Was bedeutet in diesem Zusammenhang Neugründung? 

Der Begriff umfasst das erste Jahr, in welchem Sie als neuer Unternehmensgründer Ihr Unternehmen gründen. Ob Sie als Unternehmer Anspruch auf den Kleinunternehmerstatus haben, hängt davon ab, wie viel Umsatz Sie mit Ihrer Tätigkeit erzielen. Wenn der Umsatz Ihres neuen Unternehmens im laufenden Gründungsjahr, also seinem Erstjahr 22.000 Euro nicht übersteigt, können Sie die Kleinunternehmerregel anwenden. Wenn Sie schon länger als Gewerbetreibender oder Freiberufler tätig sind, sind Sie nach § 19 Abs. 1 Satz 1 des Umsatzsteuergesetzes (UstG) Kleinunternehmer, wenn Ihr Vorjahresumsatz zuzüglich eventueller Umsatzsteuer die kritische Grenze  

  • von 22.000 Euro nicht überstiegen hat und  
  • Ihr Umsatz des laufenden Jahres voraussichtlich nicht über 50.000 Euro liegen wird. 
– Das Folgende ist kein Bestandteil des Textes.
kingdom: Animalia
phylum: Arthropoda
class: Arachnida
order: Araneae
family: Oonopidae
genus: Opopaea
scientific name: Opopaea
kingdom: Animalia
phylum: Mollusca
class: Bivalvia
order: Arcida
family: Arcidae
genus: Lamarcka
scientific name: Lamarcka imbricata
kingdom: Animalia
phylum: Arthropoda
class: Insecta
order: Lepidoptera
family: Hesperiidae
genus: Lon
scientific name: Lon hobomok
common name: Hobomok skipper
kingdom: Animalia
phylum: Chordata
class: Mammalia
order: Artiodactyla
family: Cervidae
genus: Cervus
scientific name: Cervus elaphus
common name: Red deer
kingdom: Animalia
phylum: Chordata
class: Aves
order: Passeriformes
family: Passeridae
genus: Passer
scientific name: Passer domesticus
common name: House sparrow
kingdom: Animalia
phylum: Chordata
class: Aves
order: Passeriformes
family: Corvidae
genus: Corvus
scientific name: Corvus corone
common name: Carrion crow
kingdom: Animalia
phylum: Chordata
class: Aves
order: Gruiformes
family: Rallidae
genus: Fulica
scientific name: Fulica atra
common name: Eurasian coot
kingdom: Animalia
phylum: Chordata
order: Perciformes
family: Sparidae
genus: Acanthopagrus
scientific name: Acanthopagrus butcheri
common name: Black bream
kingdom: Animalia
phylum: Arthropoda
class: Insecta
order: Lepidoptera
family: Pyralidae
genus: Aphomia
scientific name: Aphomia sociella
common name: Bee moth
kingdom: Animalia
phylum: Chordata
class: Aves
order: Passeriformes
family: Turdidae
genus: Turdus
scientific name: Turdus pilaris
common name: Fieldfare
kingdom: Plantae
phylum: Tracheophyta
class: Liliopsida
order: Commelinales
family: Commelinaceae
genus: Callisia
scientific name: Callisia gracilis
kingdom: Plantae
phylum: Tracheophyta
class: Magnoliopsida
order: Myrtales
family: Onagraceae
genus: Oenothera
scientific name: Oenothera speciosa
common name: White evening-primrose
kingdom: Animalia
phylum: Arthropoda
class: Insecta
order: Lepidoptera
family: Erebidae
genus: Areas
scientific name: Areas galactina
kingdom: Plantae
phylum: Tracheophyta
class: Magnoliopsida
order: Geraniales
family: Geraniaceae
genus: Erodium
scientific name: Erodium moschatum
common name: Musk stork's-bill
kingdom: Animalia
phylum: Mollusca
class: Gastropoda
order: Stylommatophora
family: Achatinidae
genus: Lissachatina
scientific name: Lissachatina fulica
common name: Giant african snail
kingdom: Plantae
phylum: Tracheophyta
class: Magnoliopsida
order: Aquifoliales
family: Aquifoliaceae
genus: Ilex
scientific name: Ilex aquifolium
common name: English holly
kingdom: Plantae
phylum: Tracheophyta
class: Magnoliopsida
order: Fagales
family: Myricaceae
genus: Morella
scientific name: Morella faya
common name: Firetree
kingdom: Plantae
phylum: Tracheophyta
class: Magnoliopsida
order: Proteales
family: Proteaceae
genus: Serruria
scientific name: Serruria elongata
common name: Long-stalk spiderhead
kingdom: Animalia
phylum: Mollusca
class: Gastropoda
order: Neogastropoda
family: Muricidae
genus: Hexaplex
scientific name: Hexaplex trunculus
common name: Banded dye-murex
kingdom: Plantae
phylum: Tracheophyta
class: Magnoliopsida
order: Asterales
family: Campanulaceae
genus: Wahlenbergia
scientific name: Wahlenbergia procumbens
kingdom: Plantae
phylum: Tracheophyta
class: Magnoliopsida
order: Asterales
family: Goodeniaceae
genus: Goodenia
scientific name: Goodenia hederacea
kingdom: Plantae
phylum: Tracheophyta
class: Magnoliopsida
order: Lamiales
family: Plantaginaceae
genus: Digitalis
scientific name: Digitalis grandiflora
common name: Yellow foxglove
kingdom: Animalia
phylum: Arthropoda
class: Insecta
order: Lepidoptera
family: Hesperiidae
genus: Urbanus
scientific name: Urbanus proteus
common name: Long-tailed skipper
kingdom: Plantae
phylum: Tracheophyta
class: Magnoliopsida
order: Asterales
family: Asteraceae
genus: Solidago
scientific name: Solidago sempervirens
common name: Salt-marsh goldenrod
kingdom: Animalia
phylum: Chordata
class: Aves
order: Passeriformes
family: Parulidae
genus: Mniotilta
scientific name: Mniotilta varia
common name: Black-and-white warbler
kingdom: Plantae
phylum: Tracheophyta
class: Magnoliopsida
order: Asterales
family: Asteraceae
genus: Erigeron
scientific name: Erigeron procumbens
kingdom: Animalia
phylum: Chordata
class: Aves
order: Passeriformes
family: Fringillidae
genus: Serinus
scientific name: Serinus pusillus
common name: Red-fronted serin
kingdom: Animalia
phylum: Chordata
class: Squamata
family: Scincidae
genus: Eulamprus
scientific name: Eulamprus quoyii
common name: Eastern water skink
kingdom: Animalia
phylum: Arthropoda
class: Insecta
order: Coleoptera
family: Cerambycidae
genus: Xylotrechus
Fällt Ihr Unternehmen in diese Kategorie, bleiben Sie von der Umsatzsteuer verschont, auch wenn Ihre Umsätze eigentlich steuerpflichtig wären.  

Wie berechnet sich der Umsatz unter der Kleinunternehmerregelung? 

Laut einer Berechnung der IHK Hannover berechnet sich der maßgebende Gesamtumsatz wie folgt: 

          Steuerbare Umsätze 

./.      bestimmte steuerfreie Umsätze, §§ 4 Nr. 8i, Nr. 9 b, Nr. 11-29 UStG (z.B. Umsätze aus Vermietung) 

./.      bestimmte steuerfreie Hilfsumsätze, §§ 4 Nr. 8 a-h, Nr. 9 a, Nr. 10 UStG 

         (z.B. Umsätze, die unter das Grunderwerbsteuergesetz fallen) 

=      Gesamtumsatz gem. § 19 Abs. 3 UStG 

./.      darin enthaltene Umsätze von Wirtschaftsgütern des Anlagevermögens 

         (Hilfsgeschäfte) 

=      Umsatz gem. § 19 Abs. 1 Satz 2 UStG 

+      darauf entfallende Umsatzsteuer 

=      Bruttoumsatz gem. § 19 Abs. 1 Satz 1 UStG 

Was, wenn Ihr neues Unternehmen nicht genau am 1. Januar die Tätigkeit aufnimmt? 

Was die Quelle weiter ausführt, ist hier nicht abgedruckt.